Applications of Neutral Density Filters
Neutral density filters are often used in photography, when ambient light is too strong. Such a filter allows one to reduce the aperture size such that a larger depth of focus can be achieved for the images, or to increase the shutter opening time in order to obtain blur effects resulting from movements. Purely absorbing filters are most common in photography. There are also graduated filters where the absorbance varies e.g. from top to bottom.
In optics and laser technology, neutral density filters also find many applications. For example, one often uses them to attenuate intense light before it hits a photodetector, or to attenuate a laser beam. However, one should keep in mind that neutral density filters are in general no high-power attenuators: the application of high optical powers can lead to thermal beam distortions or even to laser-induced damage of the filter, at least locally.
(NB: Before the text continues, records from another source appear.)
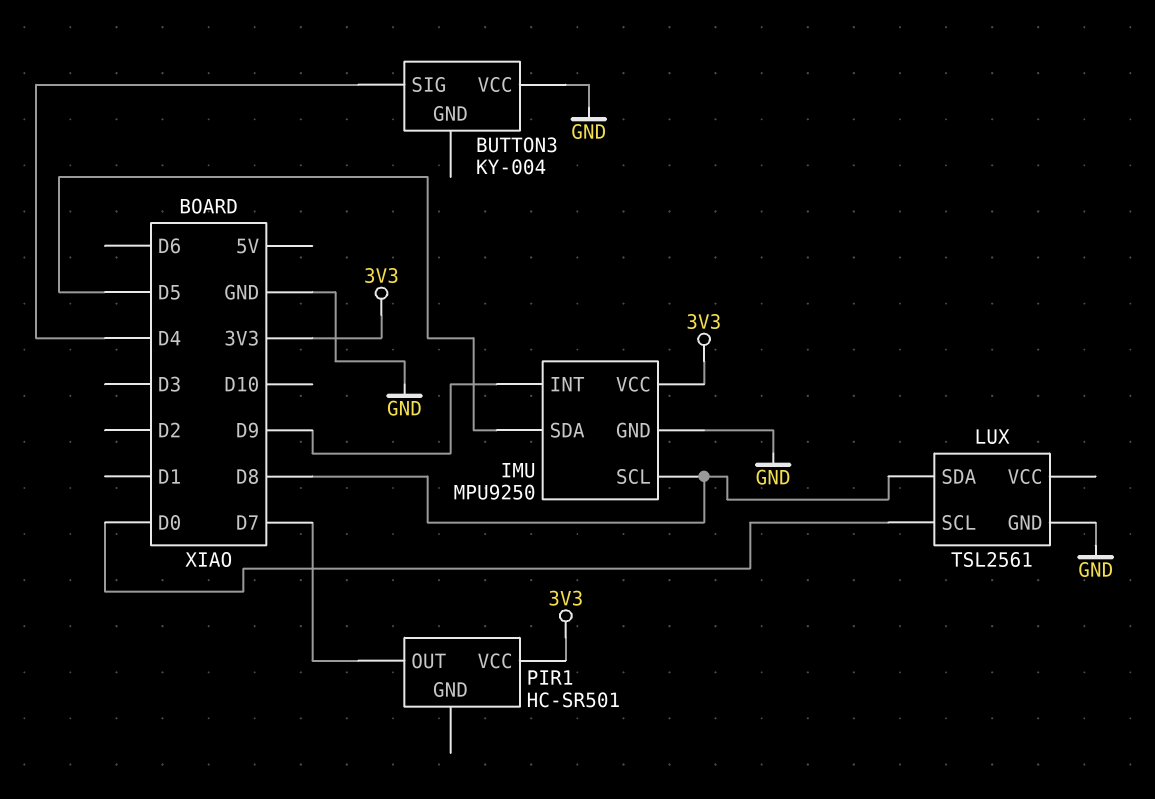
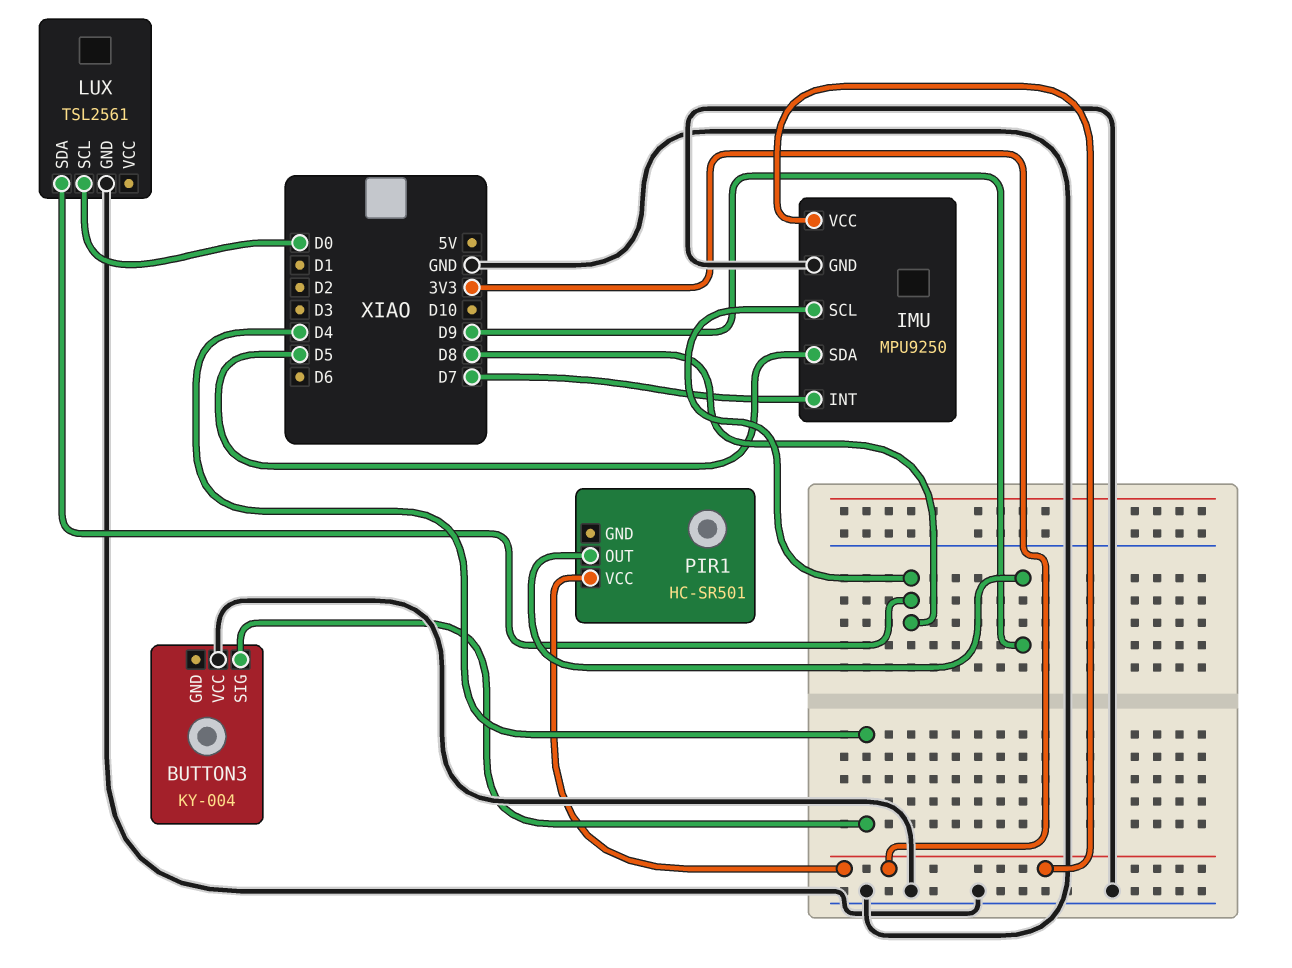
IMU pin INT: D9 -> D7
PIR1 pin OUT: D7 -> D9

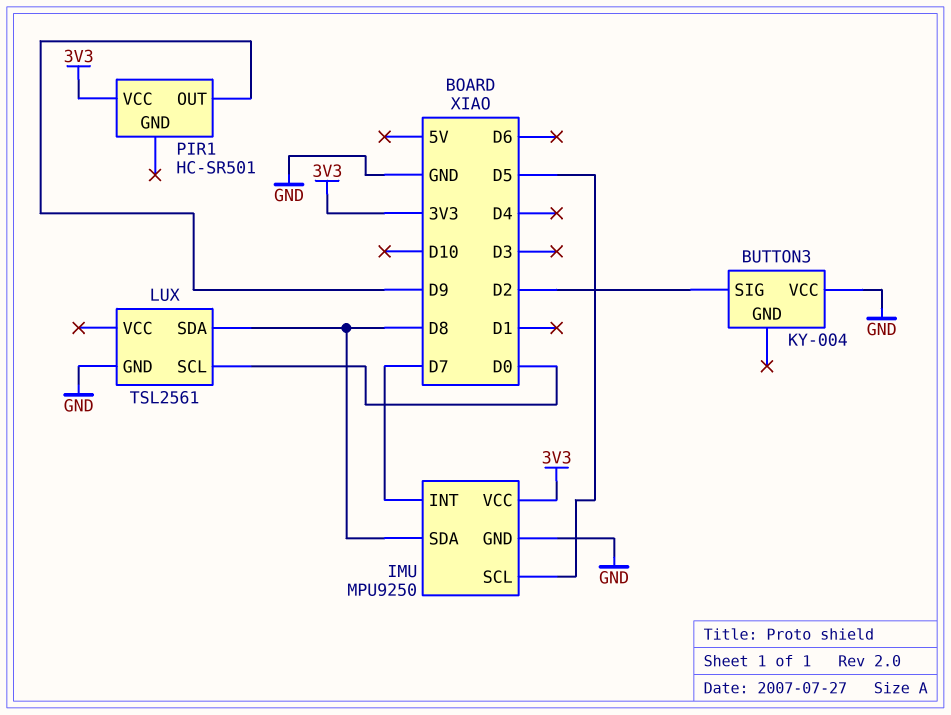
BUTTON3 pin SIG: D4 -> D2
IMU pin SCL: D8 -> D5
IMU pin SDA: D5 -> D8

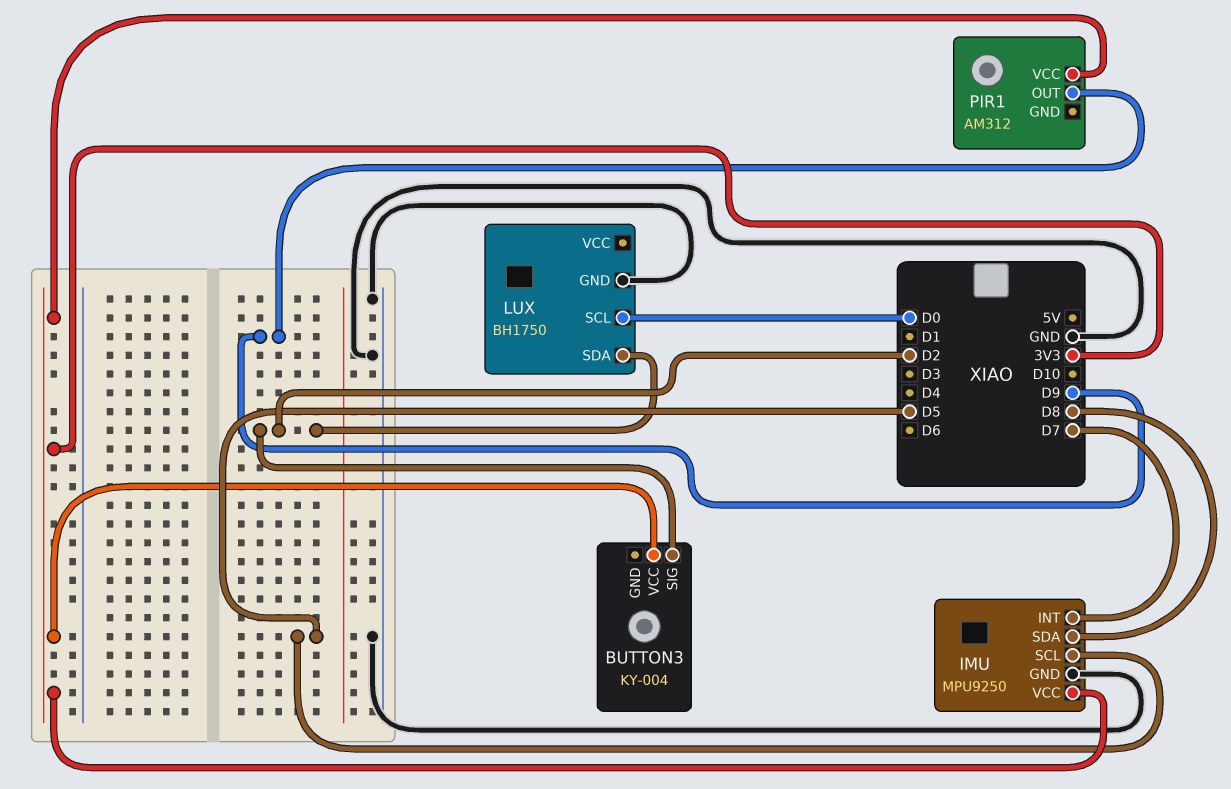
BUTTON3 pin VCC: GND -> 3V3
LUX: TSL2561 -> BH1750
LUX pin SDA: D8 -> D2
PIR1: HC-SR501 -> AM312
By placing several neutral density filters from a large filter kit in series, one can realize many different degrees of total attenuation. When using such combinations of reflective filters for laser beams, however, one should be careful to avoid that the filters are hit in a perpendicular fashion. The reason is that the often substantial reflectivities lead to the formation of optical resonators. Resonance effects can strongly modify the overall transmission (of course, with a strong dependence on wavelength and gap width), and the resulting high resonant powers may destroy the filters.
Calibrated neutral density filters, with a well characterized optical density, can be useful e.g. for power meters, when the incident power must be calculated from the measured transmitted power.
Neutral Density Filter Wheels
A continuous adjustment of absorbance is possible with a rotatable neutral density filter wheel. Here, the absorbance may increase systematically along a circle around the center, until it jumps back to its original value. The wheel is often used for a beam the area of which covers only a tiny portion of the whole filter area, so that the absorbance within the beam is approximately constant.